(Document section):
Woman has the perfect response to man who was sending her unsolicited explicit photos

A woman has shared a perfect trick she deployed to stop a man sending her unsolicited so-called d*** pics.

Posting on Twitter, writer and social media creative Chantay Joseph showed screenshots of messages she had received on Instagram from a man, including one in which he had exposed his penis.

She received this message out of the blue She received this message out of the blue Chantay Joseph

Sick of the harassment, she proceeded to trick him into believing he was about to be investigated by the police by sending the following message, which looked as if it was automated:

She sent the following ‘automated’ message Chantay Joseph

“AUTO-REPLY: We have detected the transmission of unsolicited pornographic images of potentially illegal nature [code:36489-a] and your device's IP address has been forwarded to the police pending an investigation. If you think this is a mistake, reply STOP.”

The man clearly fell for it as he promptly replied, “STOP”, triggering Joseph to then send the same message again.

The flustered man then posted a flurry of messages saying: “hello get on your phone STOP get pn [sic] your phone quick.”

“Stop,” he added in a plea. “I know you were there rn stop this bxtch [sic].”

“What do you want.”

But Joseph showed no mercy to the online flasher and sent another “automated” message reading:

She continued to freak him out Chantay Joseph

“AUTO-REPLY: Your address and online information have been forwarded to the police. Please expect correspondence in relation to [code:36489-a] shortly. If you think this is a mistake, reply HELP.”

Predictably, the man replied: “HELP.”

“Bxtch get on the phone quick,” he added. “Help.

“If you took a screenshot of this yourself delete it rn,”

Joseph then blocked the man, leaving him to wring his hands in fear:

Then she blocked himThen she blocked himChantay Joseph

Reacting to the screenshots of the conversation, people on social media thought the trick was brilliant and praised Joseph for her quick thinking.

And Joseph is not the only person to use the clever trick to stop men from sending unsolicited photos.

Alexandra Kuri, an artist from North Yorkshire in England, went viral last year after she sent a similar message to a man sending her photos.

Prior to this, US director, Jenn Tisdale, also came up with a plan to shame gross men by pretending that she had installed an app called “C***block”, which stopped penis pictures from appearing, while simultaneously sending them over to the police, too.

Speaking about her incident, Joseph said she did it as “people need to feel the consequences of their actions”.

She said: “Simply scolding someone and blocking them isn’t enough to get people to stop sexually harassing women like this. People need to feel the consequences of their actions, it needs to be personalised.

“Also social media companies are really bad at filtering this sort of content and this message proved how to easy it is to really shake someone out of bad behaviour by enforcing rules!”

“It’s funny to watch people squirm at their own bad behaviour,” she added:

“I feel like I needed a small sense of justice even if it didn’t lead to anything bigger.”

Hopefully moves like these will make men think twice before dropping their trousers apropos of nothing. Though it is a shame women have to scare men into thinking they will be arrested to stop them doing this rather than, you know, just having common decency.

(Required action):
Copy out the passage of the article on the auto-reply trick that opens with the words containing "And Joseph is" and closes with "the police, too.". Rely only on the article above and on nothing else.

(Stored items)
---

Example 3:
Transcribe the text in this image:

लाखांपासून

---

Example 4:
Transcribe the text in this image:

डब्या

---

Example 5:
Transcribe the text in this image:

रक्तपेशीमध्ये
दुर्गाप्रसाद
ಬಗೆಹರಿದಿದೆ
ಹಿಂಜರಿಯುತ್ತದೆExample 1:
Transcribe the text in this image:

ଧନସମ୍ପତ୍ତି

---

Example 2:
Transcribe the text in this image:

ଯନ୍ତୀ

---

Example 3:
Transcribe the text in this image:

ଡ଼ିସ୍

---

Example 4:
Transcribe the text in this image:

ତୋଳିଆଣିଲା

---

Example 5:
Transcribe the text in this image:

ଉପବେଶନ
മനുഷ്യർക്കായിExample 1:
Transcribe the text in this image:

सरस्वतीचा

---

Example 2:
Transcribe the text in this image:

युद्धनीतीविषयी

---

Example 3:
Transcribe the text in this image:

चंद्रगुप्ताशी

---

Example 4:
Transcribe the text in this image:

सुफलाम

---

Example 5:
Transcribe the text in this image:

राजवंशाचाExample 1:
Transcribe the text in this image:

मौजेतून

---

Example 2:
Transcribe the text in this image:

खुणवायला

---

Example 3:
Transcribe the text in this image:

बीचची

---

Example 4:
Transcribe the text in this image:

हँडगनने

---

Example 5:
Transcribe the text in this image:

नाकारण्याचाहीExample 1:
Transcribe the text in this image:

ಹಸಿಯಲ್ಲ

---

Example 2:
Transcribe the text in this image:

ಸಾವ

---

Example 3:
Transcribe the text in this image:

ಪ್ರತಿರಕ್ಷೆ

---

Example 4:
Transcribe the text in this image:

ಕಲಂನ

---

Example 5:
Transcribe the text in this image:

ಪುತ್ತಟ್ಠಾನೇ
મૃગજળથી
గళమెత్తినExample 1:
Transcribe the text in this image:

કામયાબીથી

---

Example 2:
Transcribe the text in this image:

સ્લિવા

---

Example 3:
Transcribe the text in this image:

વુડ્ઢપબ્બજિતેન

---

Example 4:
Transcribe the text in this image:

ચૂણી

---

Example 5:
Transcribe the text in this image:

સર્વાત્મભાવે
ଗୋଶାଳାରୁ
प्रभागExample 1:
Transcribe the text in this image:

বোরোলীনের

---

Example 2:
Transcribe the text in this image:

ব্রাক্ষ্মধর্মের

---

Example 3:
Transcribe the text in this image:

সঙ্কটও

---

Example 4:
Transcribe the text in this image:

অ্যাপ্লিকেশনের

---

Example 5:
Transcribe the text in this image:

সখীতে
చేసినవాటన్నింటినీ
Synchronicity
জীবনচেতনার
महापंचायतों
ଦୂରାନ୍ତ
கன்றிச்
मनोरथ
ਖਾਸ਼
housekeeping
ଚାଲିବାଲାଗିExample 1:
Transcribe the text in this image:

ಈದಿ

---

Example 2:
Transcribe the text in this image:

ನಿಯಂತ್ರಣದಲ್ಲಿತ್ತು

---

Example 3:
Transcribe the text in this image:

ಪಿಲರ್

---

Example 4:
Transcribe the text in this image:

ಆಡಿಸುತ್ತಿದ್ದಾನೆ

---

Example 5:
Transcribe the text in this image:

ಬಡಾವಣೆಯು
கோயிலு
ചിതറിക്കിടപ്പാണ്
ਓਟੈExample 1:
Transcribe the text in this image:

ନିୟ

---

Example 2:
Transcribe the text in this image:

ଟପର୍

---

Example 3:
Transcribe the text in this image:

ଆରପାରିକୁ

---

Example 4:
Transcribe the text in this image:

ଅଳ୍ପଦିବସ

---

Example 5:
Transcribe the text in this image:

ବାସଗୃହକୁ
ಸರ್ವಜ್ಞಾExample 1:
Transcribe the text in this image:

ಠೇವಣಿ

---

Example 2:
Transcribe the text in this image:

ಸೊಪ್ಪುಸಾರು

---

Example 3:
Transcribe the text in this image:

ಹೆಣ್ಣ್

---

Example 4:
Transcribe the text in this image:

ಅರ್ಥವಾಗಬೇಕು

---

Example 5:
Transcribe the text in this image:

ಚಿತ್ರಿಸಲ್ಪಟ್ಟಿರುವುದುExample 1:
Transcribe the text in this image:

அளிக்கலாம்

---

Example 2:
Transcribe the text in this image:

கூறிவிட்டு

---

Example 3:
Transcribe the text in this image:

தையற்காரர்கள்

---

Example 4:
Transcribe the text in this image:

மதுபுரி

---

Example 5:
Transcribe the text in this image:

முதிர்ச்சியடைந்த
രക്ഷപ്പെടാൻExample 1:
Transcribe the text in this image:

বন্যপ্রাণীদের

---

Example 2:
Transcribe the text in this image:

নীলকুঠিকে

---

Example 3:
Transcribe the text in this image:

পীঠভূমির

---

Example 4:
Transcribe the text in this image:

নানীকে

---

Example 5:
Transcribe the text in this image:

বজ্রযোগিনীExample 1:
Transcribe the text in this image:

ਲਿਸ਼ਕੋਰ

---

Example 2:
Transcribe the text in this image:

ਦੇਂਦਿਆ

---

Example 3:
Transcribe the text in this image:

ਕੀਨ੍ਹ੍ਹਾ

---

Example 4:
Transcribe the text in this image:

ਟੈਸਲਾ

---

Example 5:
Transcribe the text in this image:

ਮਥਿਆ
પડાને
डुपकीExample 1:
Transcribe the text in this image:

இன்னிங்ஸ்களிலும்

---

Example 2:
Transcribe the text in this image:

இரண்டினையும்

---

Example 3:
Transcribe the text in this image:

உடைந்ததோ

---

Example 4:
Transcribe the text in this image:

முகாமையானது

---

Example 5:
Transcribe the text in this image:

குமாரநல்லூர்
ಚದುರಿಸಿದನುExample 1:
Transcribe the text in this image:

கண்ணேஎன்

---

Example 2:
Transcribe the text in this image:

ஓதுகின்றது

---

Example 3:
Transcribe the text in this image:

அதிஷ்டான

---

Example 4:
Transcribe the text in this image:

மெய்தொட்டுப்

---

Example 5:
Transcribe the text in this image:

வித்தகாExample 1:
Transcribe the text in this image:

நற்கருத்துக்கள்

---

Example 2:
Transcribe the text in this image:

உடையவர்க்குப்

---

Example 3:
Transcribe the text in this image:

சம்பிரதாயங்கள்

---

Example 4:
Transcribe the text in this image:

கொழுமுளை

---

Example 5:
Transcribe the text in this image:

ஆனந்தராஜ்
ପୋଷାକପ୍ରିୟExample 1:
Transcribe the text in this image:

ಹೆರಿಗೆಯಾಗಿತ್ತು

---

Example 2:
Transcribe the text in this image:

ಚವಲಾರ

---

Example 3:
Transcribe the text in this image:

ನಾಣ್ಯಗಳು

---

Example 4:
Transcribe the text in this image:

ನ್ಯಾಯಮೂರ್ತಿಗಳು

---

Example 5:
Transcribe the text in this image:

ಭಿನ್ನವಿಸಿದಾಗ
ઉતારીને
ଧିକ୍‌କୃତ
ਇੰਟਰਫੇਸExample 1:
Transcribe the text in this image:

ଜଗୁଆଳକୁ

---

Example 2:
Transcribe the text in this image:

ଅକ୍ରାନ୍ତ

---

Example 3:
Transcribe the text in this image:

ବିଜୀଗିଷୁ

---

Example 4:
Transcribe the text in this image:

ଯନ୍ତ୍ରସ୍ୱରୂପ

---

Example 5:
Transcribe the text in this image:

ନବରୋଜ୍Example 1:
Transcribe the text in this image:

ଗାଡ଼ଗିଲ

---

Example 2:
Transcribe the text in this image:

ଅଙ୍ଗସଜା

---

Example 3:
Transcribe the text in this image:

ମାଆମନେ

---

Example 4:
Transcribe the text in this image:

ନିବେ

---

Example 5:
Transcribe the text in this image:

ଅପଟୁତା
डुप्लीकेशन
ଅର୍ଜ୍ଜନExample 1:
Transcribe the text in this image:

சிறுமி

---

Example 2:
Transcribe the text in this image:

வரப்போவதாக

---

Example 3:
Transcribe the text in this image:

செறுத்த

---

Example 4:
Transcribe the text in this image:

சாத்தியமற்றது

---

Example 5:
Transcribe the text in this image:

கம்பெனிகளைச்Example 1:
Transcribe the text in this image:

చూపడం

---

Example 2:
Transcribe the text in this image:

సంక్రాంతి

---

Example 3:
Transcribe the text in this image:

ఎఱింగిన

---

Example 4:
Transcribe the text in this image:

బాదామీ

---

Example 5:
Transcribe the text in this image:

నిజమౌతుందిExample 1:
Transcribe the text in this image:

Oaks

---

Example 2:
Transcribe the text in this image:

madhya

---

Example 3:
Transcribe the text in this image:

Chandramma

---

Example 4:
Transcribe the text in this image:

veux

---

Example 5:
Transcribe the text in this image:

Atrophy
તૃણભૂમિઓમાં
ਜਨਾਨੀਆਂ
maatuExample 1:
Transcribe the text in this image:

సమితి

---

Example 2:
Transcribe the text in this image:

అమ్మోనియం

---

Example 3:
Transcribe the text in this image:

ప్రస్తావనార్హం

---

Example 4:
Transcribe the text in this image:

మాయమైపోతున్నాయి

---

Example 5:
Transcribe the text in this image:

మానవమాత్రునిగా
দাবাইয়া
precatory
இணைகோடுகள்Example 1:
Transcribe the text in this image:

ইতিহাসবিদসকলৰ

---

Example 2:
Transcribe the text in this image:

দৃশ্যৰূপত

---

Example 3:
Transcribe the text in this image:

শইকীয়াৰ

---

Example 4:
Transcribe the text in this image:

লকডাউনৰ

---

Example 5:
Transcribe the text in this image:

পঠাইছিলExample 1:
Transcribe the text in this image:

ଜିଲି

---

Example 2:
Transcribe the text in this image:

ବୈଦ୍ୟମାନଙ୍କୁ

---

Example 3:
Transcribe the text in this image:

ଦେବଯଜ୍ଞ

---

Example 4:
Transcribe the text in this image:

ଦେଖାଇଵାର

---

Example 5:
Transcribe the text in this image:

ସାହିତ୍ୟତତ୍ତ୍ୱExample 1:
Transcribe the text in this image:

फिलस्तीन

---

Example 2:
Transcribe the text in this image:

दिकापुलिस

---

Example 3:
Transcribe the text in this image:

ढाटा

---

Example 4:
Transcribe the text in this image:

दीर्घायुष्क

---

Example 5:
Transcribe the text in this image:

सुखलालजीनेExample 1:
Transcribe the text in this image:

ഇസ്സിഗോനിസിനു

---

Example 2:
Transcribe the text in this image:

(Completed exercise):
And Joseph is not the only person to use the clever trick to stop men from sending unsolicited photos.

Alexandra Kuri, an artist from North Yorkshire in England, went viral last year after she sent a similar message to a man sending her photos.

Prior to this, US director, Jenn Tisdale, also came up with a plan to shame gross men by pretending that she had installed an app called “C***block”, which stopped penis pictures from appearing, while simultaneously sending them over to the police, too.